Au début de l’ère chrétienne l’habitude avait été prise en Occident et plus spécialement en Gaule d’inhumer les morts à l’intérieur des sanctuaires. Une tradition si bien ancrée que, jusqu'à l'époque moderne, certaines paroisses ne disposaient pas de cimetière. Dans les églises le chœur était réservé pour l'inhumation des curés du lieu ainsi qu’aux patrons de la paroisse et à leur famille, la nef et les bas-côtés étant accessibles pour le reste de la population. Il fallait néanmoins acquitter un droit de sépulture pour y accéder. La vente des emplacements constituait une des ressources de la communauté. Des fonds sur lesquels était prélevé l'argent pour assurer, entre autres, les réparations de l'édifice. Le prix dépendait des paroisses puisqu'il était fixé par chaque communauté paroissiale. Il se peut que dans certaines paroisses aux ressources limitées, on ait favorisé des prix modérés afin de faciliter les inhumations dans l'église.
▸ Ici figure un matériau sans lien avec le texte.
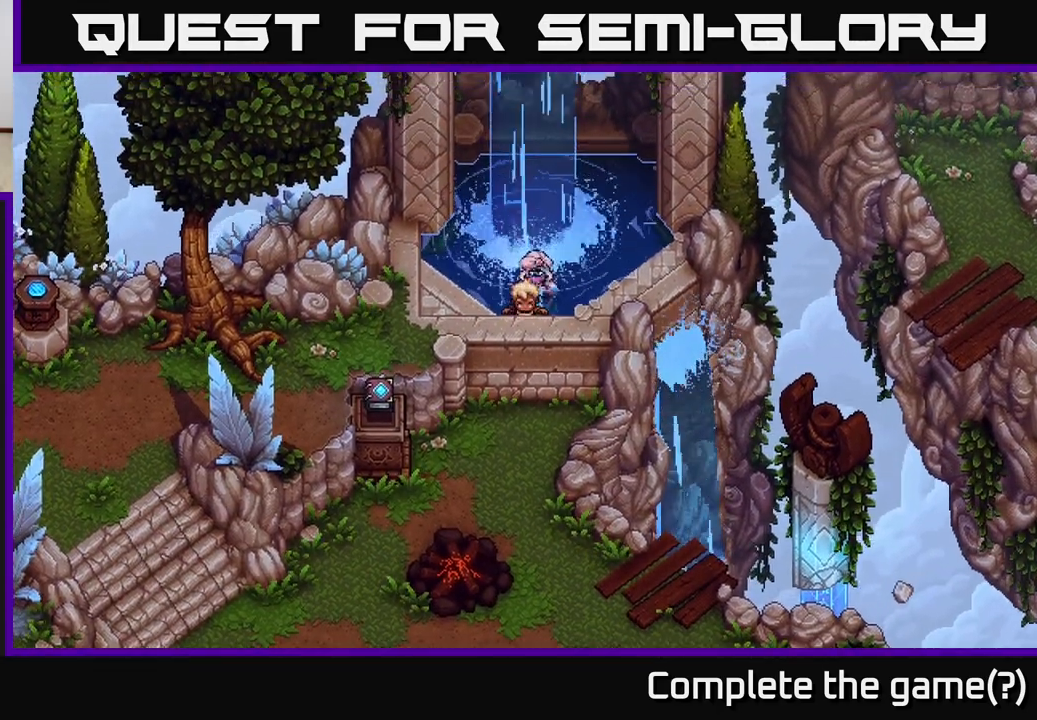
{"buttons": [], "left_stick": "down", "right_stick": "center", "events": [[117, "A", "down"], [233, "A", "up"]]}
L’inhumation dans le cimetière, quand il existait, était en revanche gratuite. Encore que ceux qui ne parvenaient pas à obtenir une place à l'intérieur de l’église, cherchaient à s'en trouver le plus près possible, de façon à avoir la meilleure part aux prières et à la protection des reliques des saints. Ce qui fait que ces endroits privilégiés devaient probablement être aussi monnayés. Pour le reste, en raison de leur gratuité, les cimetières étaient plutôt dévolus aux pauvres.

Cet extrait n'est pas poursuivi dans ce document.